In the non-competitive “Panorama” category, the worst of Korean cinema was represented by Jaihong Juhn’s offensive and vapid Beautiful, about a beautiful woman who tries to escape from her perfect body after she is raped by a deranged admirer. Far better was a world premiere from the Israeli director Amos Gitai, Plus Tard Tu Comprendras, about a family’s buried secrets of Vichy France. The film features a solid performance from Jeanne Moreau, but ultimately falls into the made-for-TV category along with the two French competition selections.

The strongest documentary in “Panorama” was Derek, about the independent British enfant terrible auteur Derek Jarman. Directed by Isaac Julien and featuring Jarman’s favorite leading lady, Tilda Swinton, it is a poetic, perhaps too fawning look at the neglected master’s life and work. Best of all is that it features tons of footage from Jarman’s rare Super 8 films, many of which remain –despite their beauty and originality – totally unavailable.
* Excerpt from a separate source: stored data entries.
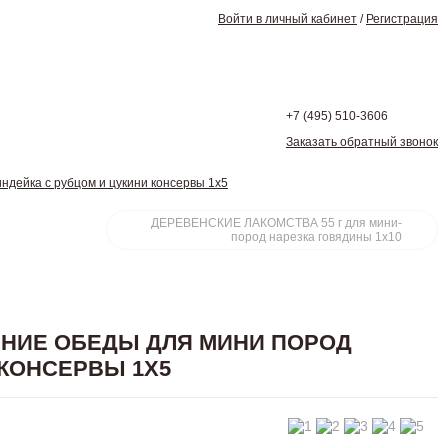
Войти в личный кабинет
/
Регистрация
+7 (495)
510-3606
Заказать обратный звонок
ейка с рубцом и цукини консервы 1х5
ДЕРЕВЕНСКИЕ ЛАКОМСТВА 55 г для мини-
пород нарезка говядины 1х10
ШНИЕ ОБЕДЫ ДЛЯ МИНИ ПОРОД
 КОНСЕРВЫ 1Х5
A documentary of a very different stripe, Guy Maddin’s remarkable and unique My Winnipeg, opened the non-competitive “Forum” category. A hallucinogenic free-form documentary about the Canadian director’s snowed-up hometown, My Winnipeg unfolds as a montage-like series of reflections, revelations and dreams. Incandescent images swirl around Maddin’s head like the snowflakes that fall across the screen. Like much that the Canadian auteur has done, this new film is both tongue-and-cheek and sincere.

Dreamy, low-budget tricks and manipulations are deployed in a very different way in Michel Gondry’s quirky comedy Be Kind Rewind, which closed the festival out of competition, and opens in the US on February 22nd. The film stars Jack Black and Mos Def as video store employees who find themselves in hot water when the entire VHS stock suddenly gets erased. Their solution is to go out and remake every film in the catalogue, using nothing but a camcorder. The resulting no-budget spoofs make up the heart of a film, which for all its silliness manages to reaffirm the power of cinema to bring people together. It was a message that badly needed to be heard in such an uneven and overly glamorized festival. Let’s hope that it resounds through next year’s selection, and throughout Berlin’s majestic film palaces.